Kences, the umbrella organisation for social student housing providers, is ‘astonished’ by the cabinet’s decision to not increase social rents for two years. “We support a rent freeze for students”, Kences writes in a press release, ‘but the downside is that we can build fewer rooms and make less progress on sustainability, which would, of course, contribute to the affordability of living costs’.

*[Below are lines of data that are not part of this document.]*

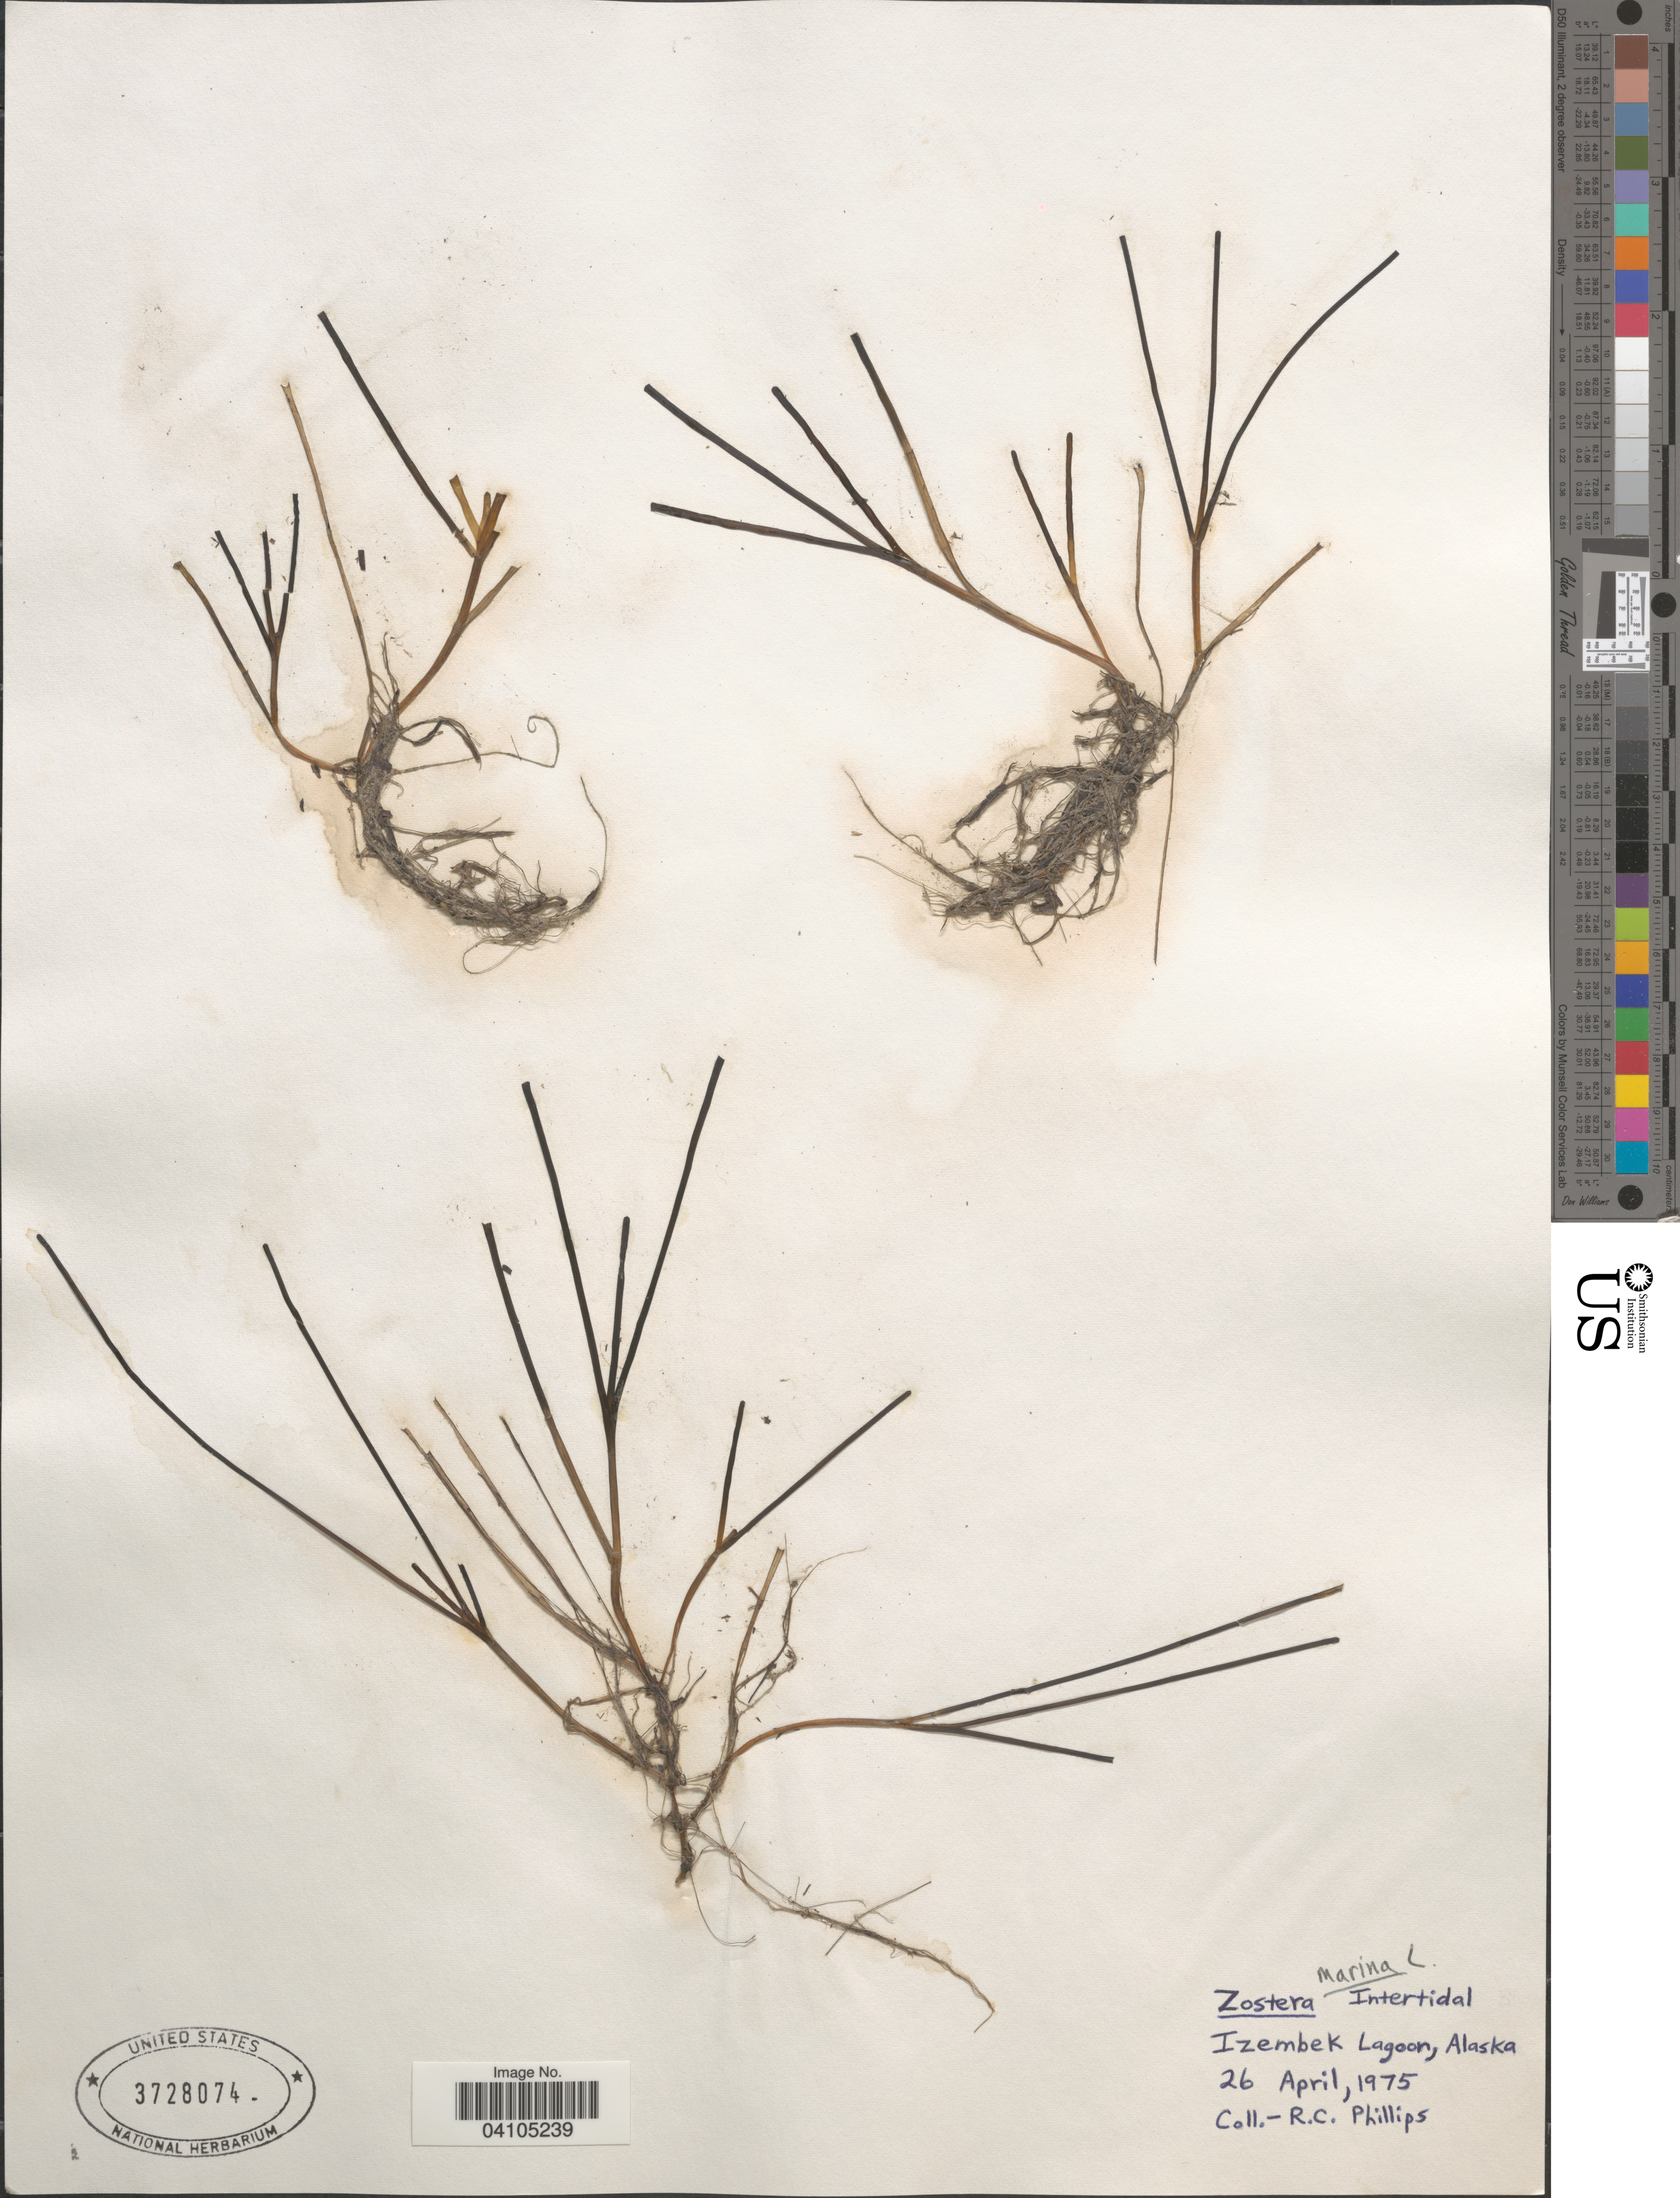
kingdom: Plantae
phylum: Tracheophyta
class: Liliopsida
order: Alismatales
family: Zosteraceae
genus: Zostera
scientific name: Zostera marina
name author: L.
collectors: R. C. Phillips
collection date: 1975-04-26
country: United States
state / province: Alaska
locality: Izembek Lagoon.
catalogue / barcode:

According to Kences, there is currently a shortage of around 25,000 student homes in the Netherlands. An initial assessment among Kences members indicates that the construction of ‘certainly several thousand student homes’ cannot proceed due to the rent freeze.
Landlords
The Woonbond is also sounding the alarm. According to the tenants’ advocacy group, housing corporations are receiving insufficient compensation for the rent freeze, while the cabinet has the means to do so: it is spending less on housing benefits now that part of the rents is not increasing. Moreover, the cabinet is said to be giving ‘all the space’ to landlords, for example, by allowing fewer homes to qualify for rent price protection.
Housing protest
The National Student Union is also angry about this last point. “While the rent for social rental rooms is frozen, students who do not live in social rental rooms will face additional rent increases on top of what has already been announced.” The LSVb is urging students to participate in the Housing Protest on 10 May in Utrecht.